Nena and I were in Denali on the third day of our 5-day land tour of Alaska last June 2008. And it was on this day that we joined the whole day tour of the Tundra Wilderness Park which is the home to a variety of Alaskan birds and mammals, including grizzly bears and black bears. We were told that herds of caribou roam throughout the park and that dall sheep are often seen on mountainsides, and moose feeding on the aquatic plants of the small lakes and swamps in the park.

During our tour we were told that we had to be extra observant and immediately inform everyone in our group of any wild animal sightings. We were also told that although a large number of wild life was in the park, there was no guarantee that we would get to see most of them close to roads and areas frequented by people. Most of the wildlife are also very evasive of humans, hence they tend to be found usually in distant and inaccessible areas.

Despite human impact on the area, Denali has gray wolf dens. Smaller animals, such as hoary marmots, arctic ground squirrels, beavers, pikas, and snowshoe hares live in abundance within the park. Foxes, martens, lynx, wolverines also inhabit the park as well, but are more rarely seen due to their elusive natures.

The park is also well known for its bird population. Many migratory species reside in the park during late spring and summer. Birdwatchers may find waxwings, Arctic Warblers, pine grosbeaks, and wheatears, as well as Ptarmigan and the majestic tundra swan. There are predatory birds which include a variety of hawks, owls, the gyrfalcon, as well as the golden eagle.

Different species of fish, including trout, salmon, and arctic grayling share the waters of the park. Because many of the rivers and lakes of Denali are fed by glaciers, glacial silt and cold temperatures slow the metabolism of the fish, preventing them from reaching normal sizes. A single amphibious species, the wood frog, also lives among the lakes of the park.

Denali park rangers maintain a constant effort to "keep the wildlife wild" by limiting the interaction between humans and park animals. However, the number of wild bears necessitates their wearing collars to track movements. Feeding animals is strictly forbidden, as it may cause adverse affects on the feeding habits of the creature.

The park is serviced by a 91-mile (146 km) road from the George Parks Highway to the mining camp of Kantishna. It runs east to west, north of and roughly parallel to the imposing Alaska Range. Only a small fraction of the road is paved because permafrost and the freeze-thaw cycle create an enormous cost for maintaining the road. Private vehicles are only allowed on the road in early spring and late fall. During the summer, visitors must access the interior of the park through buses operated by concession.

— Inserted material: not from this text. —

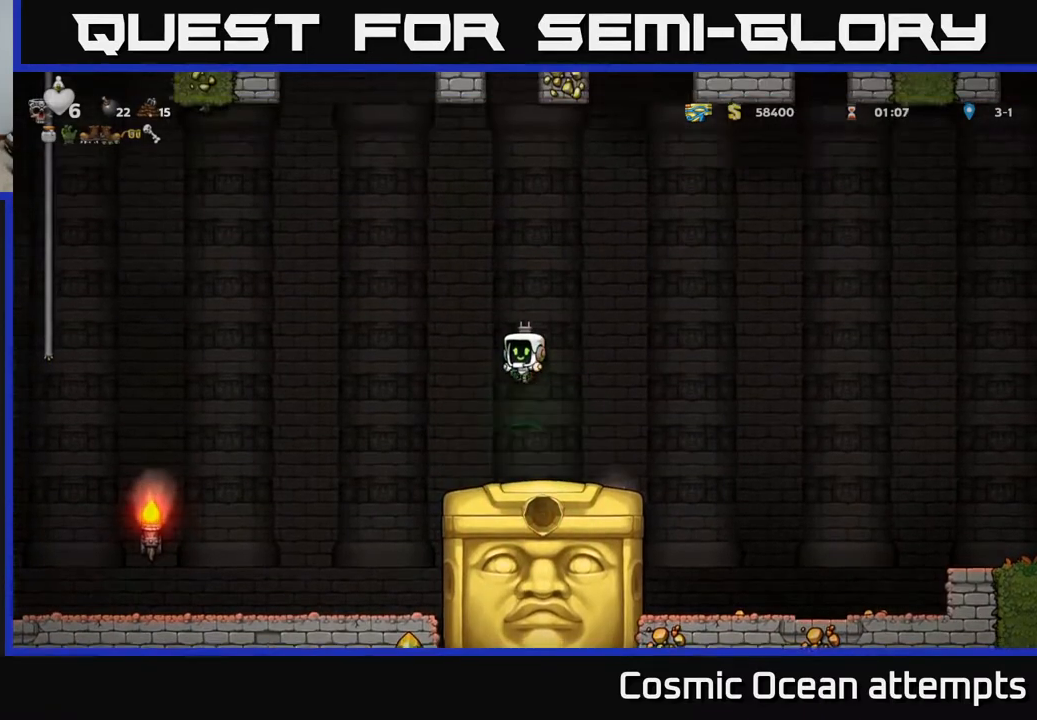
{"buttons": [], "left_stick": "center", "events": [[100, "DPAD_UP", "up"]]}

Several portions of the road run alongside sheer cliffs that drop hundreds of feet at the edges, and the extreme conditions prevent construction of guardrails. As a result of the danger involved, and because most of the gravel road is only one lane wide, drivers have to be extra careful in navigating the sharp mountain curves, and yielding the right-of-way to opposing buses and park vehicles.

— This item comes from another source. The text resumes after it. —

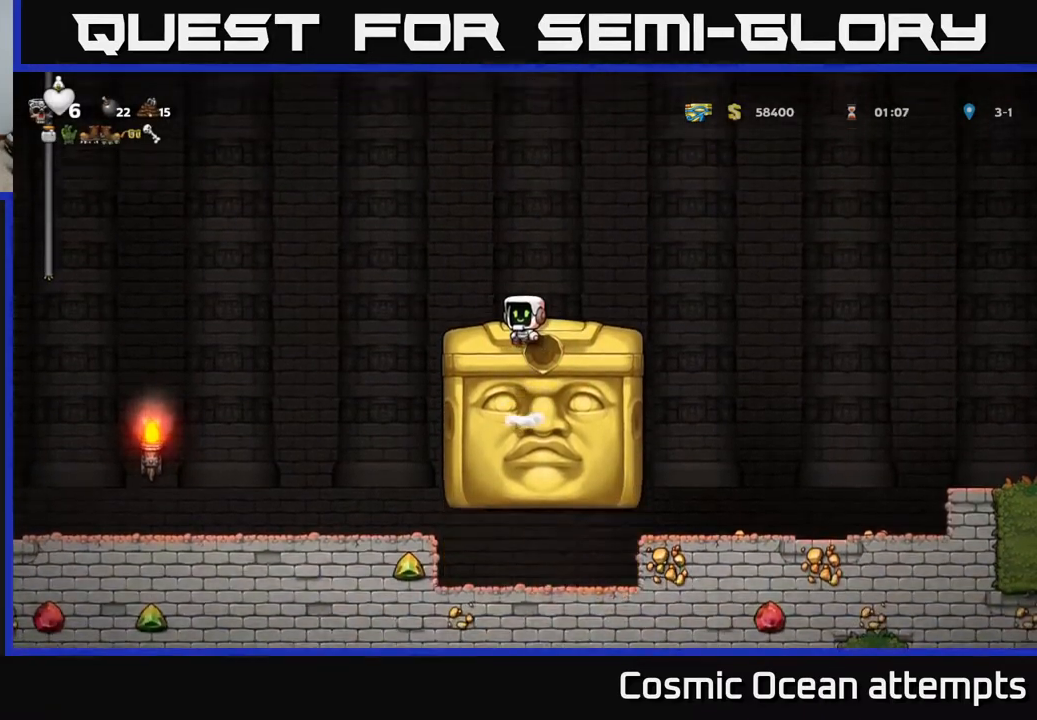
{"buttons": [], "left_stick": "center", "events": []}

During our tour of the Tundra Wilderness Park, we did have a chance to see a few wild animals and birds such as the moose, dall sheep, and owl. We also saw a grizzly bear with 2 small cubs and a den of foxes from a distance. On our way back to Denali our bus had to slow down since there were four caribous that were on the middle of the road. I have taken photographs of these animals and the also the rivers, hills and mountains which make the park a beautiful sight to behold. To view the photographs I took, just click on the link shown below:

Tundra Wilderness Park

The accompanying photographs may give you a fairly good idea as to what we saw but surely you will enjoy it more by being actually there to see and experience the tour of the wilderness park.